FEDERICO MALAVASI
Cronaca

Delitto Placati, il processo. Ultimo atto in Cassazione: "Saveri è colpevole". L’ergastolo è definitivo

Massacrata in casa, i giudici hanno rigettato il ricorso della difesa dell’imputato. Il compagno della vittima si era sempre professato estraneo al fatto di sangue. I legali dei familiari: "Si è chiusa una pagina dolorosa, un pensiero ai figli".

Delitto Placati, il processo. Ultimo atto in Cassazione: "Saveri è colpevole". L’ergastolo è definitivo

Delitto Placati, il processo. Ultimo atto in Cassazione: "Saveri è colpevole". L’ergastolo è definitivo

A uccidere Rossella Placati è stato il compagno Doriano Saveri. Con la sentenza della corte di Cassazione, la sua colpevolezza è diventata una verità giudiziaria. Pesante e inappellabile. Così come l’ergastolo, già inflitto dalla corte d’Assise di Ferrara e confermato dalla corte d’Assise d’Appello di Bologna. Ieri, davanti agli ‘ermellini’, la difesa dell’artigiano 48enne si è giocata le ultime carte dopo i pronunciamenti granitici dei precedenti gradi processuali. In serata, la Suprema corte ha emesso il suo giudizio, l’ultimo, rigettando il ricorso proposto dai difensori dell’imputato. Ergastolo definitivo, dunque. Una decisione che mette la parola fine al termine del lungo e complesso iter giudiziario iniziato quella maledetta mattina di febbraio in una casa di Borgo San Giovanni, alle porte di Bondeno. "Si è chiusa una pagina triste e dolorosa – dichiarano gli avvocati dei familiari della vittima, Riccardo Caniato e Filippo Maggi –. Nessuno potrà riportare in vita la povera Placati, ma almeno la giustizia ha stabilito la verità, riconoscendo la colpevolezza di Saveri. Un pensiero ai figli, che hanno tanto patito in questi anni". Nessun commento, per ora, da parte dei difensori del 48enne, gli avvocati Pasquale Longobucco e Alessandra Palma.

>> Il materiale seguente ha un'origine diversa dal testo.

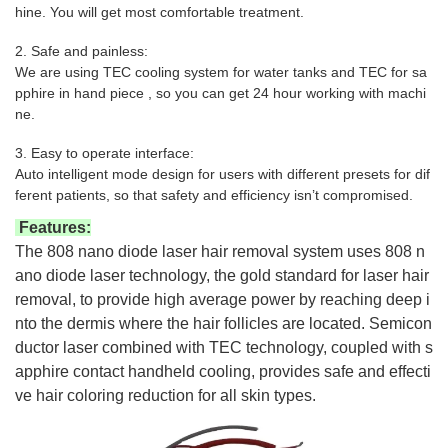
hine. You will get most comfortable treatment.
2. Safe and painless:
We are using TEC cooling system for water tanks and TEC for sa
pphire in hand piece , so you can get 24 hour working with machi
ne.
3. Easy to operate interface:
Auto intelligent mode design for users with different presets for dif
ferent patients, so that safety and efficiency isn’t compromised.
Features:
The 808 nano diode laser hair removal system uses 808 n
ano diode laser technology, the gold standard for laser hair
removal, to provide high average power by reaching deep i
nto the dermis where the hair follicles are located. Semicon
ductor laser combined with TEC technology, coupled with s
apphire contact handheld cooling, provides safe and effecti
ve hair coloring reduction for all skin types.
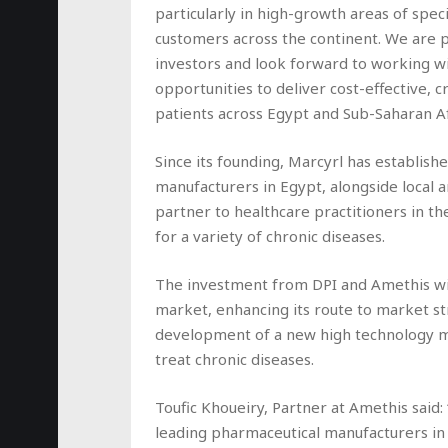
particularly in high-growth areas of spe
customers across the continent. We are 
investors and look forward to working w
opportunities to deliver cost-effective, cr
patients across Egypt and Sub-Saharan Af
Since its founding, Marcyrl has establish
manufacturers in Egypt, alongside local a
partner to healthcare practitioners in th
for a variety of chronic diseases.
The investment from DPI and Amethis will
market, enhancing its route to market st
development of a new high technology ma
treat chronic diseases.
Toufic Khoueiry, Partner at Amethis said:
leading pharmaceutical manufacturers in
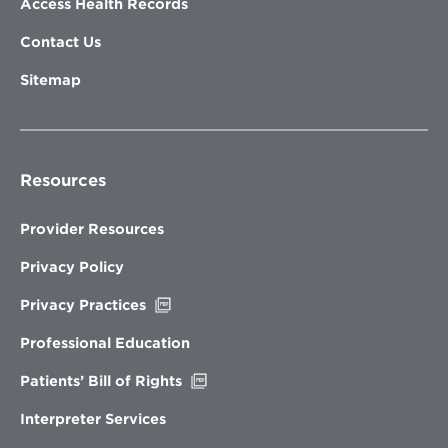
Access Health Records
Contact Us
Sitemap
Resources
Provider Resources
Privacy Policy
Opens
Privacy Practices
in
new
Professional Education
window
Opens
Patients’ Bill of Rights
in
new
Interpreter Services
window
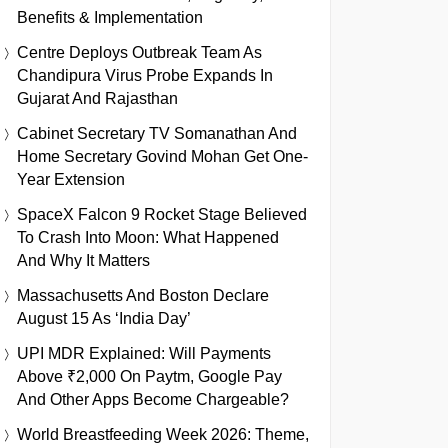
Benefits & Implementation
Centre Deploys Outbreak Team As
Chandipura Virus Probe Expands In
Gujarat And Rajasthan
Cabinet Secretary TV Somanathan And
Home Secretary Govind Mohan Get One-
Year Extension
SpaceX Falcon 9 Rocket Stage Believed
To Crash Into Moon: What Happened
And Why It Matters
Massachusetts And Boston Declare
August 15 As ‘India Day’
UPI MDR Explained: Will Payments
Above ₹2,000 On Paytm, Google Pay
And Other Apps Become Chargeable?
World Breastfeeding Week 2026: Theme,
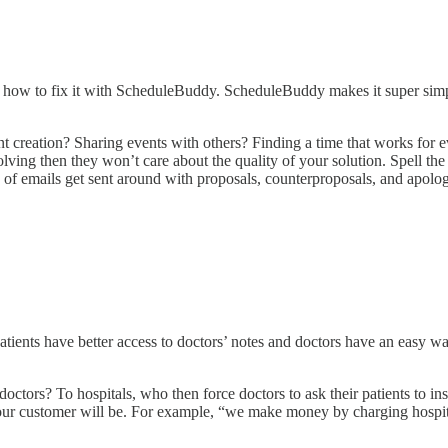
ou how to fix it with ScheduleBuddy. ScheduleBuddy makes it super simp
nt creation? Sharing events with others? Finding a time that works for
ing then they won’t care about the quality of your solution. Spell the 
s of emails get sent around with proposals, counterproposals, and apol
atients have better access to doctors’ notes and doctors have an easy wa
octors? To hospitals, who then force doctors to ask their patients to insta
ur customer will be. For example, “we make money by charging hospita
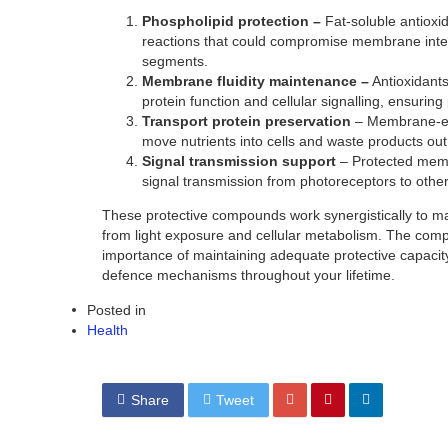
Phospholipid protection –
Fat-soluble antioxi
reactions that could compromise membrane integr
segments.
Membrane fluidity maintenance –
Antioxidant
protein function and cellular signalling, ensuring 
Transport protein preservation
– Membrane-emb
move nutrients into cells and waste products out
Signal transmission support
– Protected membr
signal transmission from photoreceptors to other r
These protective compounds work synergistically to mai
from light exposure and cellular metabolism. The compl
importance of maintaining adequate protective capacity 
defence mechanisms throughout your lifetime.
Posted in
Health
Share
Tweet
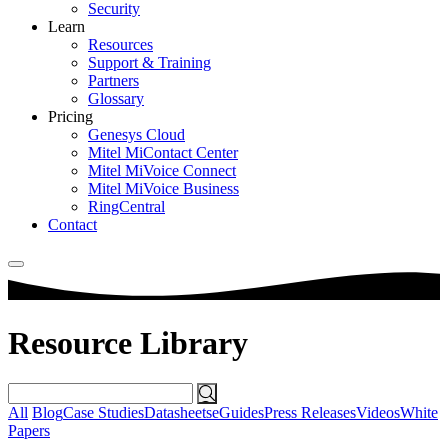
Security
Learn
Resources
Support & Training
Partners
Glossary
Pricing
Genesys Cloud
Mitel MiContact Center
Mitel MiVoice Connect
Mitel MiVoice Business
RingCentral
Contact
Resource Library
Search
for:
All
Blog
Case Studies
Datasheets
eGuides
Press Releases
Videos
White
Papers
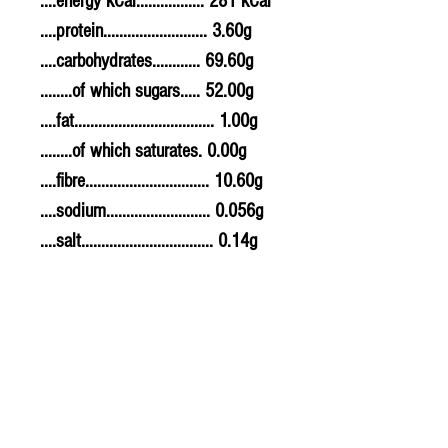
....energy kCal................. 281 kCal
....protein.......................... 3.60g
....carbohydrates............ 69.60g
........of which sugars..... 52.00g
....fat................................... 1.00g
........of which saturates. 0.00g
....fibre............................... 10.60g
....sodium.......................... 0.056g
....salt................................. 0.14g
Allergy Information
For allergens, see ingredients
highlighted in bold in the
ingredients list.
PLU - 1660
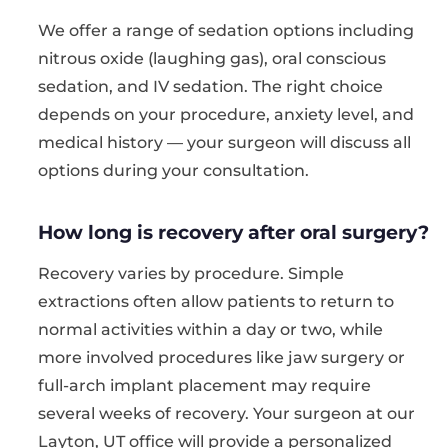
We offer a range of sedation options including
nitrous oxide (laughing gas), oral conscious
sedation, and IV sedation. The right choice
depends on your procedure, anxiety level, and
medical history — your surgeon will discuss all
options during your consultation.
How long is recovery after oral surgery?
Recovery varies by procedure. Simple
extractions often allow patients to return to
normal activities within a day or two, while
more involved procedures like jaw surgery or
full-arch implant placement may require
several weeks of recovery. Your surgeon at our
Layton, UT office will provide a personalized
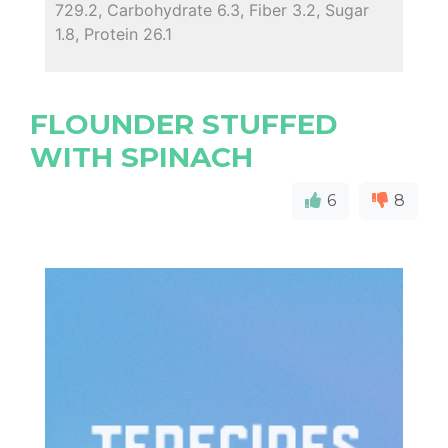
729.2, Carbohydrate 6.3, Fiber 3.2, Sugar
1.8, Protein 26.1
FLOUNDER STUFFED
WITH SPINACH
6
8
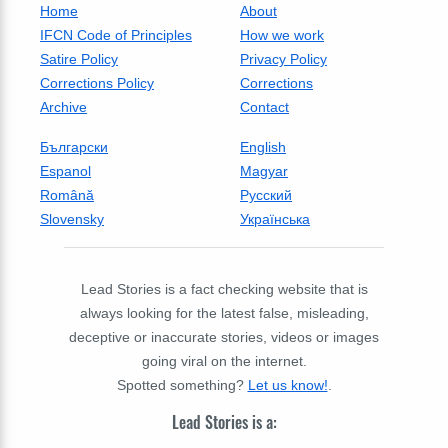
Home
About
IFCN Code of Principles
How we work
Satire Policy
Privacy Policy
Corrections Policy
Corrections
Archive
Contact
Български
English
Espanol
Magyar
Română
Русский
Slovensky
Українська
Lead Stories is a fact checking website that is
always looking for the latest false, misleading,
deceptive or inaccurate stories, videos or images
going viral on the internet.
Spotted something?
Let us know!
.
Lead Stories is a:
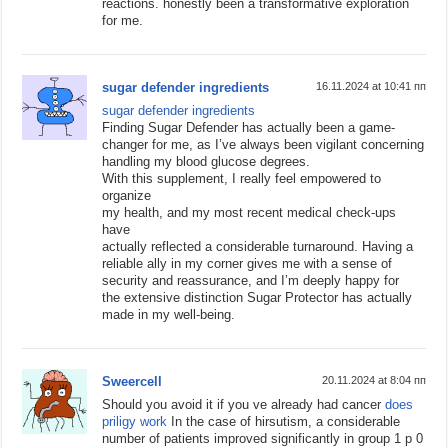
reactions. honestly been a transformative exploration
for me.
sugar defender ingredients
16.11.2024 at 10:41 пп
sugar defender ingredients
Finding Sugar Defender has actually been a game-
changer for me, as I’ve always been vigilant concerning
handling my blood glucose degrees.
With this supplement, I really feel empowered to
organize
my health, and my most recent medical check-ups
have
actually reflected a considerable turnaround. Having a
reliable ally in my corner gives me with a sense of
security and reassurance, and I’m deeply happy for
the extensive distinction Sugar Protector has actually
made in my well-being.
Sweercell
20.11.2024 at 8:04 пп
Should you avoid it if you ve already had cancer
does
priligy work
In the case of hirsutism, a considerable
number of patients improved significantly in group 1 p 0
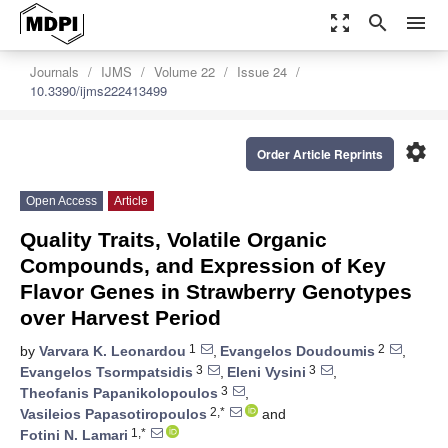
zoom_out_map
search
menu
Journals
IJMS
Volume 22
Issue 24
10.3390/ijms222413499
settings
Order Article Reprints
Open Access
Article
Quality Traits, Volatile Organic
Compounds, and Expression of Key
Flavor Genes in Strawberry Genotypes
over Harvest Period
1
2
by
Varvara K. Leonardou
,
Evangelos Doudoumis
,
3
3
Evangelos Tsormpatsidis
,
Eleni Vysini
,
3
Theofanis Papanikolopoulos
,
2,*
Vasileios Papasotiropoulos
and
1,*
Fotini N. Lamari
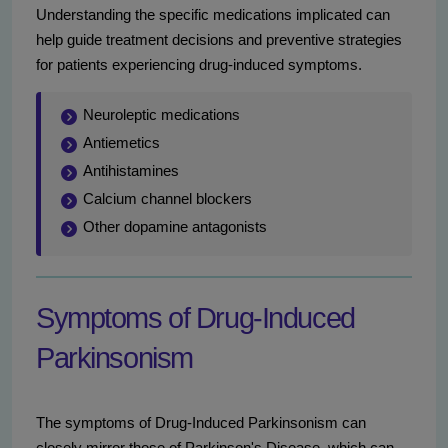
Understanding the specific medications implicated can
help guide treatment decisions and preventive strategies
for patients experiencing drug-induced symptoms.
Neuroleptic medications
Antiemetics
Antihistamines
Calcium channel blockers
Other dopamine antagonists
Symptoms of Drug-Induced
Parkinsonism
The symptoms of Drug-Induced Parkinsonism can
closely mirror those of Parkinson's Disease, which can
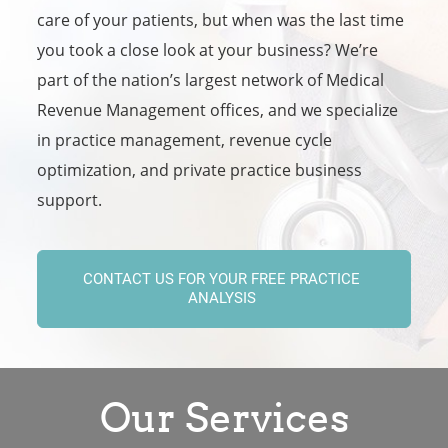
care of your patients, but when was the last time
you took a close look at your business? We’re
part of the nation’s largest network of Medical
Revenue Management offices, and we specialize
in practice management, revenue cycle
optimization, and private practice business
support.
CONTACT US FOR YOUR FREE PRACTICE
ANALYSIS
Our Services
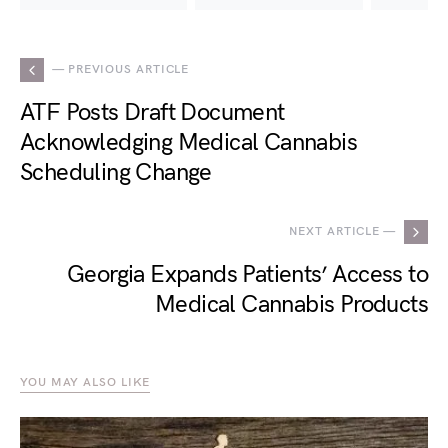
— PREVIOUS ARTICLE
ATF Posts Draft Document
Acknowledging Medical Cannabis
Scheduling Change
NEXT ARTICLE —
Georgia Expands Patients’ Access to
Medical Cannabis Products
YOU MAY ALSO LIKE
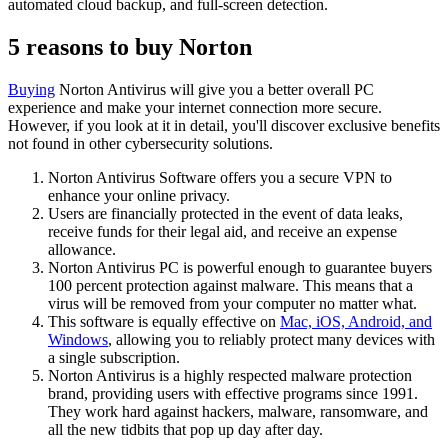
automated cloud backup, and full-screen detection.
5 reasons to buy Norton
Buying
Norton Antivirus will give you a better overall PC
experience and make your internet connection more secure.
However, if you look at it in detail, you'll discover exclusive benefits
not found in other cybersecurity solutions.
Norton Antivirus Software offers you a secure VPN to
enhance your online privacy.
Users are financially protected in the event of data leaks,
receive funds for their legal aid, and receive an expense
allowance.
Norton Antivirus PC is powerful enough to guarantee buyers
100 percent protection against malware. This means that a
virus will be removed from your computer no matter what.
This software is equally effective on
Mac, iOS, Android, and
Windows
, allowing you to reliably protect many devices with
a single subscription.
Norton Antivirus is a highly respected malware protection
brand, providing users with effective programs since 1991.
They work hard against hackers, malware, ransomware, and
all the new tidbits that pop up day after day.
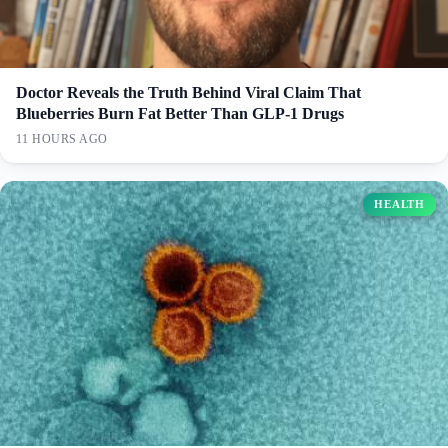
Doctor Reveals the Truth Behind Viral Claim That
Blueberries Burn Fat Better Than GLP-1 Drugs
11 HOURS AGO
HEALTH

Il delitto. Il corpo di Rossella Placati, operaia 51enne, fu trovato la mattina del 22 febbraio del 2021. Fu lo stesso compagno a dare l’allarme. Sin da subito, Saveri ha respinto ogni addebito, professando fino all’ultimo la propria estraneità ai fatti. Le attenzioni dei carabinieri, coordinati dai pubblici ministeri Stefano Longhi e Lisa Busato, si concentrarono sin da subito sul compagno della donna, con cui la relazione era ormai al capolinea. A poche ore dal delitto fu fermato, unico sospettato dell’orrore consumato tra quelle mura. Rossella fu colta di sorpresa nella ‘stanza del trucco, una sorta di antibagno. Qui fu colpita con un coltello al torace e con un corpo contundente alla testa. Le armi del delitto, nonostante le lunghe ricerche, non furono mai trovate. In primo grado Saveri fu condannato all’ergastolo. Nelle motivazioni alla sentenza, i giudici della corte d’Assise scrissero che l’imputato non voleva "solo" uccidere. Voleva "eliminare colei che era divenuta la fonte della sua disperazione, della sua rovina, del suo stato di ‘demolizione’ interiore". Il delitto fu compiuto in modo "rapido e brutale", senza che la donna avesse avuto la possibilità di "approntare una seppur minima difesa". Saveri, scrivono ancora i giudici, si è potuto "aggirare per la casa, libero di muoversi indisturbato e senza destare sospetti". Le "brutali modalità dell’aggressione", si legge ancora nella sentenza, fanno emergere il movente del delitto, cioè "il desiderio di vendetta". L’Appello non ha fatto sconti e ha confermato la sentenza di primo grado. Le motivazioni della corte bolognese ricalcano in gran parte quella del tribunale estense, evidenziando "la ricorrenza di profondi sentimenti di acrimonia da parte di Saveri nei confronti della Placati, rafforzati dalla visione del telefono della vittima, il giorno precedente la morte". Nel cellulare che la compagna aveva lasciato incustodito in casa, l’artigiano aveva infatti scoperto messaggi inviati a parenti e amici in cui lo definiva "dedito agli stupefacenti, disinteressato alle dinamiche domestiche e anche alle condizioni di salute di lei". Con la decisione della Cassazione, le conclusioni raggiunte nei precedenti gradi di giudizio sono diventate definitive, facendo calare il sipario su un fatto di sangue che ha sconvolto un’intera comunità.